Supplied data:
◆ ◆ ◆ ◆ ◆
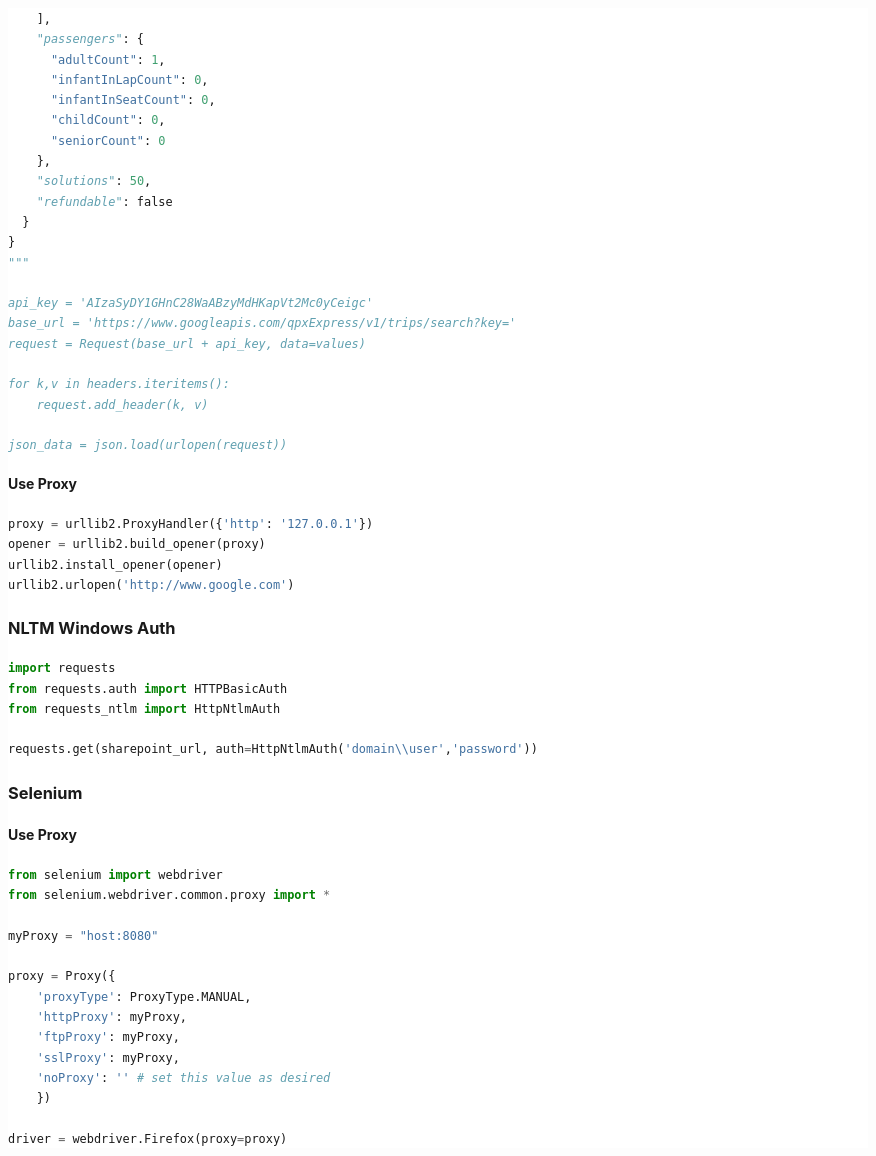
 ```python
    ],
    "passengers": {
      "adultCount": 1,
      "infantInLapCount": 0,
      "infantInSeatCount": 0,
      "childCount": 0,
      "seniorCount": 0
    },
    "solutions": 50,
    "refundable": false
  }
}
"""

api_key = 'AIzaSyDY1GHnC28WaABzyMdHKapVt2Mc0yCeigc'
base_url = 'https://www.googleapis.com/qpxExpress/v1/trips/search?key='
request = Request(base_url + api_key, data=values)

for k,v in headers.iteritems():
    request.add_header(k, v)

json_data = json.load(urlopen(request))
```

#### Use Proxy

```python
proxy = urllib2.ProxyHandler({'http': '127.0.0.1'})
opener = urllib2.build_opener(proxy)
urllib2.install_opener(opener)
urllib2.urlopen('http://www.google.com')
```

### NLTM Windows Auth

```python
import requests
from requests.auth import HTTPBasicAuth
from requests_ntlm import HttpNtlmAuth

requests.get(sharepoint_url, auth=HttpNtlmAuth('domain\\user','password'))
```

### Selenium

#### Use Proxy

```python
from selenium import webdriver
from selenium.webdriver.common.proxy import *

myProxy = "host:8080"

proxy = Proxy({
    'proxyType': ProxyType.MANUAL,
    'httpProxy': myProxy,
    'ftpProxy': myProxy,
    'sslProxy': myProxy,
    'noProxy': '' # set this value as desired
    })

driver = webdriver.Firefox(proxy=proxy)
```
◆ ◆ ◆ ◆ ◆
Task description:
Repeat only the stretch of lines starting at the one containing "### NLTM Windows Auth" and running to the final line of the entries above.

The completed task:
### NLTM Windows Auth

```python
import requests
from requests.auth import HTTPBasicAuth
from requests_ntlm import HttpNtlmAuth

requests.get(sharepoint_url, auth=HttpNtlmAuth('domain\\user','password'))
```

### Selenium

#### Use Proxy

```python
from selenium import webdriver
from selenium.webdriver.common.proxy import *

myProxy = "host:8080"

proxy = Proxy({
    'proxyType': ProxyType.MANUAL,
    'httpProxy': myProxy,
    'ftpProxy': myProxy,
    'sslProxy': myProxy,
    'noProxy': '' # set this value as desired
    })

driver = webdriver.Firefox(proxy=proxy)
```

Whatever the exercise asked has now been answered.